VStyle: A Benchmark for Voice Style Adaptation with Spoken Instructions

Overview

VStyle is a bilingual (Chinese & English) benchmark for voice style adaptation. It covers four key tasks:

Acoustic attribute control
Natural language instruction following
Role-playing
Implicit empathy

To enable automated and reproducible evaluation, we introduce the LALM-as-a-Judge framework, which assesses model outputs across three dimensions:

Textual faithfulness (Is it saying the right thing?)
Style adherence (Does it match the intended style?)
Naturalness (Does it sound smooth and natural?)

VStyle goes beyond checking correctness — it evaluates how well the model speaks. Experiments on various open-source and commercial systems show its effectiveness in differentiating the voice style adaptation abilities of different models.

Leaderboard

Evaluation results of different SLMs.

We evaluate three proprietary systems GPT-4o Audio (snapshot: gpt-4o-audio-preview-2025-06-03), GPT-4o-Mini Audio (snapshot: gpt-4o-mini-audio-preview-2024-12-17), and Doubao. Additionally, we include four open-source end-to-end speech language models with strong speech generation performance: Step-Audio, Kimi-Audio, Baichuan-Audio, and Qwen-2.5 Omni.

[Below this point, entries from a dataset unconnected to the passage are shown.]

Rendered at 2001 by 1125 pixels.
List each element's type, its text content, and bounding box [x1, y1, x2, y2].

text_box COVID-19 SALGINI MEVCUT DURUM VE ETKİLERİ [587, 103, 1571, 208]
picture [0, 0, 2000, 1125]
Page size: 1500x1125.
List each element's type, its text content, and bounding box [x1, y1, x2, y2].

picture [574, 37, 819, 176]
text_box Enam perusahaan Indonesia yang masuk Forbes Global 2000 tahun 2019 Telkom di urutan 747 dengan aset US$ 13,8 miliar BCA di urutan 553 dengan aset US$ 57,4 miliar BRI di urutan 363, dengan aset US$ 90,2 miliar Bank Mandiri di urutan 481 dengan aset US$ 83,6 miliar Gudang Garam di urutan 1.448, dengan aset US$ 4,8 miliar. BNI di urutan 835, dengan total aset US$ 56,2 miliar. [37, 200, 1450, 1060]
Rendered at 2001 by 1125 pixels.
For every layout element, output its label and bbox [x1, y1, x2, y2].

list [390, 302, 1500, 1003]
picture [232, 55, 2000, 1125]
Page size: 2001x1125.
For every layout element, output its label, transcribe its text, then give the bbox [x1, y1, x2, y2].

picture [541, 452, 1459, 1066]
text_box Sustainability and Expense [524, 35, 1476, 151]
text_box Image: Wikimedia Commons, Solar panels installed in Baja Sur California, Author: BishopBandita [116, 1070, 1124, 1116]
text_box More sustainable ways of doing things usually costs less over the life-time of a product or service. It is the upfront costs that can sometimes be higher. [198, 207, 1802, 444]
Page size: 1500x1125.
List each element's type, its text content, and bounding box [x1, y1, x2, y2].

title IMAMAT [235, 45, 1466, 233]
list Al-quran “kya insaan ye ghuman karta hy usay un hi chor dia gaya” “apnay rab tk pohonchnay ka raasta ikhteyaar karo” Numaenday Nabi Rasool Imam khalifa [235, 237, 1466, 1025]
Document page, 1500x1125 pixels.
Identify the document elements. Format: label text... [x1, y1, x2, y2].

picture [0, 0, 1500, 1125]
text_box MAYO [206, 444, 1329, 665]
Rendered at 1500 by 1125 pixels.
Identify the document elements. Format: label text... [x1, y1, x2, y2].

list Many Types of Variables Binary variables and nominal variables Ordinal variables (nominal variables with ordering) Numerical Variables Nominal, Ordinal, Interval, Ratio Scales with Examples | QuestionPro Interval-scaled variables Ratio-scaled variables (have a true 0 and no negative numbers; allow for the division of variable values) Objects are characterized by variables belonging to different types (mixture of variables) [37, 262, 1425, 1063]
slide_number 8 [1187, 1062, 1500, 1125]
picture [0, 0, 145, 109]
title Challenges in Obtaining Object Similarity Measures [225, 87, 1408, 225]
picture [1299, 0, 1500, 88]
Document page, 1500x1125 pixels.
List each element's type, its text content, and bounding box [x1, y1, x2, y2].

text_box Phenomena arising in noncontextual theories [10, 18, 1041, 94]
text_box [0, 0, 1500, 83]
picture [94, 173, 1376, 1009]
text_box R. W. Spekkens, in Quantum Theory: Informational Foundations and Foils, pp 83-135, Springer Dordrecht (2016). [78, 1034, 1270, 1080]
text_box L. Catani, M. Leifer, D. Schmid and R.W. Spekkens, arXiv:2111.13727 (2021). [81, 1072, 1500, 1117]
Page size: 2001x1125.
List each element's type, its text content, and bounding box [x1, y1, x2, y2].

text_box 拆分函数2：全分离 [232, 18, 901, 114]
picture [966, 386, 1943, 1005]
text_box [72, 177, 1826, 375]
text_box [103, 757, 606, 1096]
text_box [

Evaluation results of different SLMs across different task types.

Evaluate your model

We provide a Gemini API–based evaluation tool for assessing voice synthesis quality across multiple dimensions. It automatically processes audio samples, generates scores, and produces comprehensive analysis reports.

Quick Example:

# Install dependencies
pip install google-generativeai matplotlib pandas tqdm

# Run evaluation on example data
python lalm_eval/gemini_eval.py \
    --root_dir ./data/examples/model_res/en/wav \
    --metadata_path ./data/examples/model_res/en/metadata.jsonl \
    --out_dir ./data/examples/eval_res/en \
    --gemini_api_key YOUR_API_KEY

For detailed usage instructions, see: lalm_eval/README.md.

For inference results of other models reported in our paper, please refer to the dataset at https://huggingface.co/datasets/zhanjun/VStyle-responses.

Human-Model Correlation Analysis

We reproduce the correlation study between human annotations and LALM-as-a-Judge as reported in the paper. This validates the reliability of automated evaluation.

Quick Example:

# Download evaluation results of all seven models
huggingface-cli download --repo-type dataset --local-dir-use-symlinks False zhanjun/VStyle-eval-results --local-dir VStyle-eval-results

# Compute Spearman correlations
python human_align/compute_model_human_spearman_r.py

For detailed analysis instructions, see: human_align/README.md

Contributing

To submit your evaluation results to VStyle, please send the results file (metadata_with_score.jsonl) to jzhan24@m.fudan.edu.cn.

License

This project is licensed under the MIT License.